It might be a surprise to see a finance site like us to talk about debt in a positive fashion. However there are two types of debt that you can get into; good debt and bad debt.
Most people are so involved and stressed out with bad debt that they think of all debt as bad. Bad debt is set up to keep you paying someone else interest on money for as long as possible for benefits that you will have forgotten long before the original debt is paid. It is the way that a lot of the economy works for most people who work for a large portion of their month just to pay back the interest on money they have borrowed.

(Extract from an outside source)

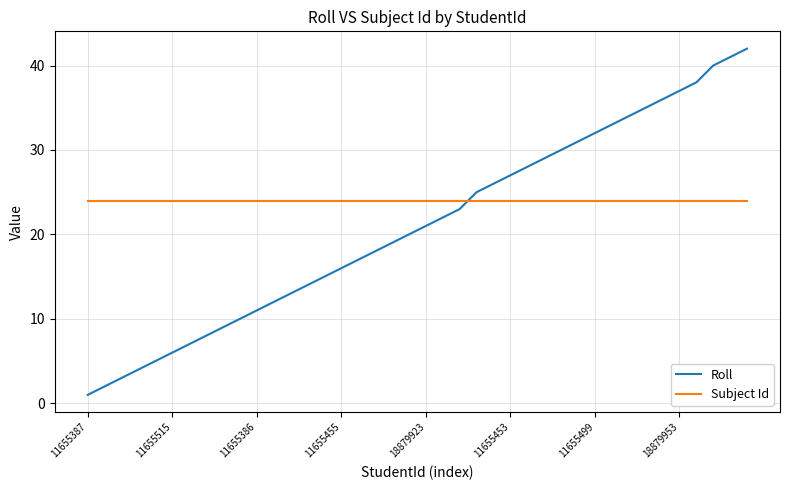

Rank the series by their maximum value, from highest to lowest.

Roll, Subject Id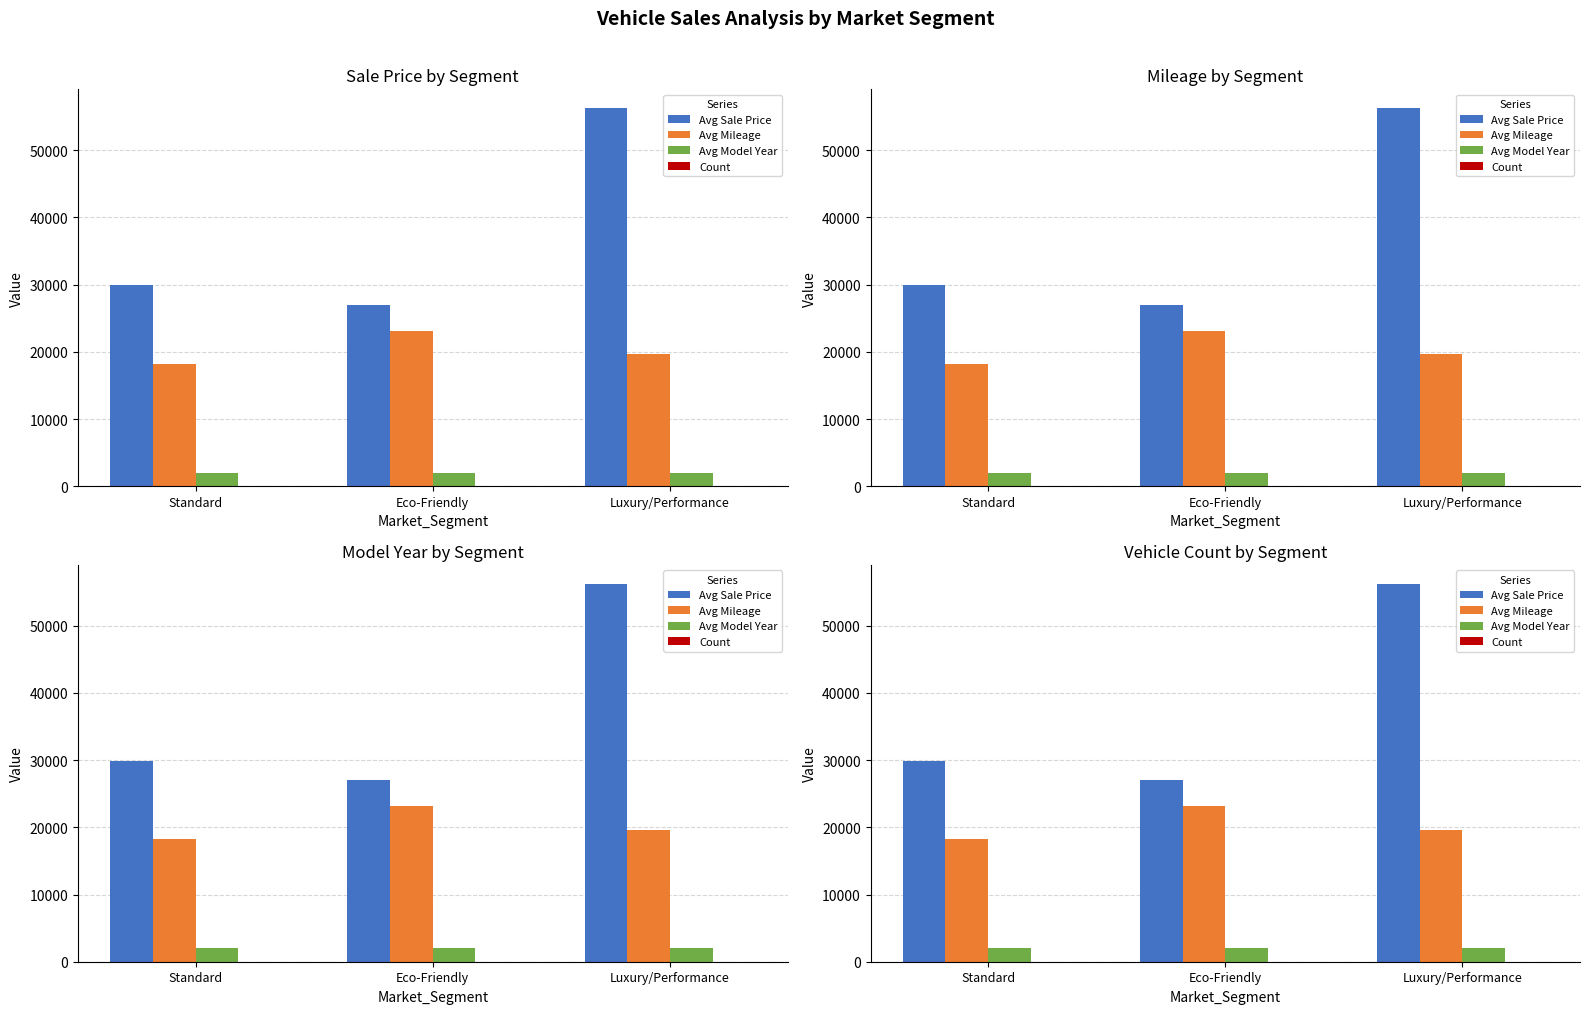

Which series has the largest total across all categories?

Avg Sale Price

Good debt is different. It’s an investment, either in a current opportunity or into your future and if you are planning your future investment it is important to talk to the people who have an expert background in leveraging debt as opposed to wanting to keep you in a perpetual state of stress-inducing debt.

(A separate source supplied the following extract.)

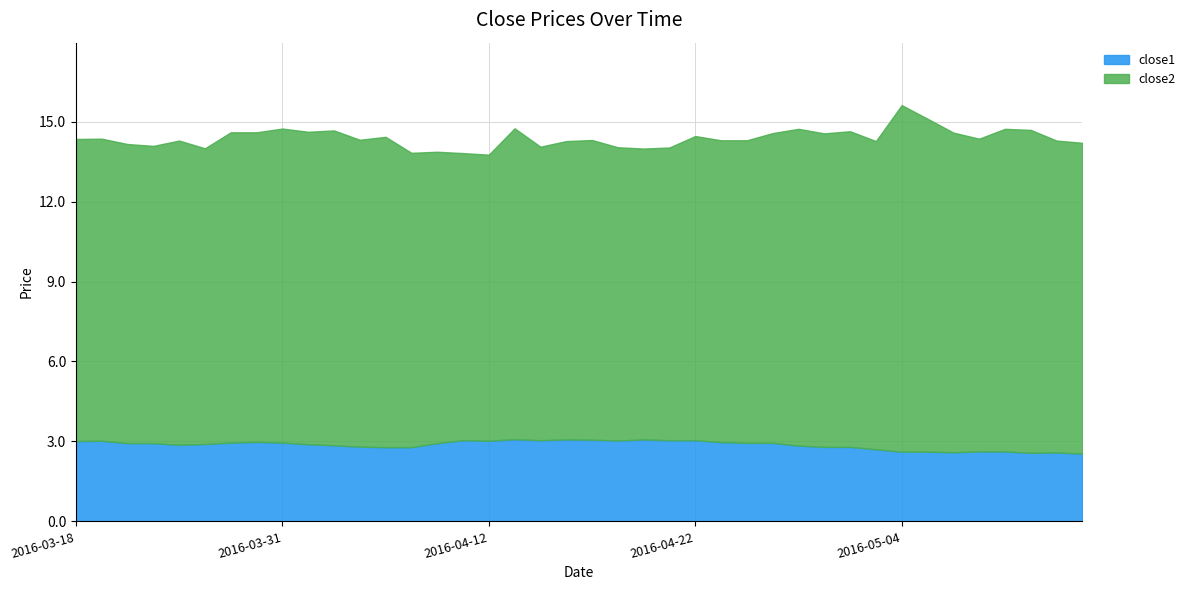

The value of close1 at 2016-04-01 is 2.9. True or false?

True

We don’t take this subject lightly and have been brainstorming when debt is a positive in your life, here’s what we found for you…

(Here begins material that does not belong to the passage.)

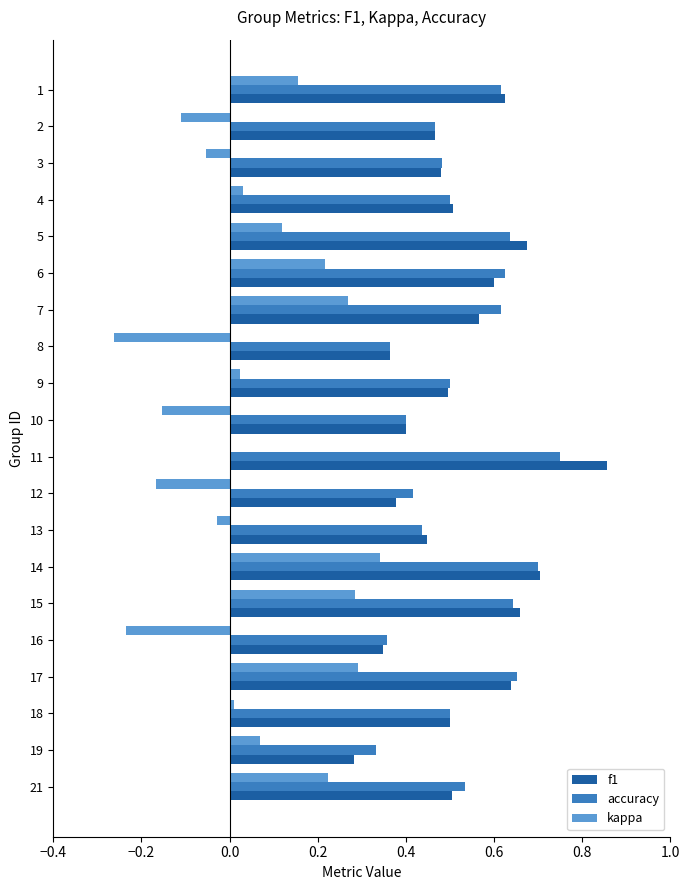

What is the sum of all f1 values?

10.5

For most people the biggest expense each month is their home. If you get a mortgage at a reasonable rate you can find that you are paying no more for owning your home than you were paying in rent. As property prices generally increase, you can find that the property is worth more than you paid for it. To create a true money generating asset you could invest in further properties to rent out for more than the mortgage payments and create an extra income stream.
To build a credit history for your credit score
To get a good credit score you need to maintain some debt, although the amount that you need has been wildly exaggerated. This sort of debt is an investment in borrowing opportunities for the future. Examples of this could be a credit card or a phone contract. These can build your credit score if you keep up payments on them but will quickly ruin any benefit if you a late with even one payment. Credit cards do not charge interest on the first month after purchase, so pay them off immediately and you will avoid the interest.
If you are borrowing to invest into an opportunity to generate an income bigger than the investment and interest leaving you in profit that is a good debt. An example of this could be borrowing at an interest rate of 3% but invested into an opportunity generating returns of 10% you will be receiving a net benefit of 7%
To start a business
To set up any business you will need some operating capital. If you are borrowing to set up an income stream, it is good debt in two ways, firstly it provides you with the opportunity to create the business and secondly it shows you that your business plan is good enough for someone else to believe in and invest in, to give you the extra confidence to push forward.
To consolidate “bad” debt
If you have debt on store cards or credit cards at high interest rates it is a benefit to put the debt together at a lower interest rate. This is only true if you stop adding to your debt and do not charge anything to your cards again.
With so many people out there offering advice on money it is important to know why you are making decisions and to take advice from the right people. When advice is don’t get into debt, they are really thinking only of the “bad debt” but if you are planning your future make sure you are getting only good debt to benefit you and your lifestyle.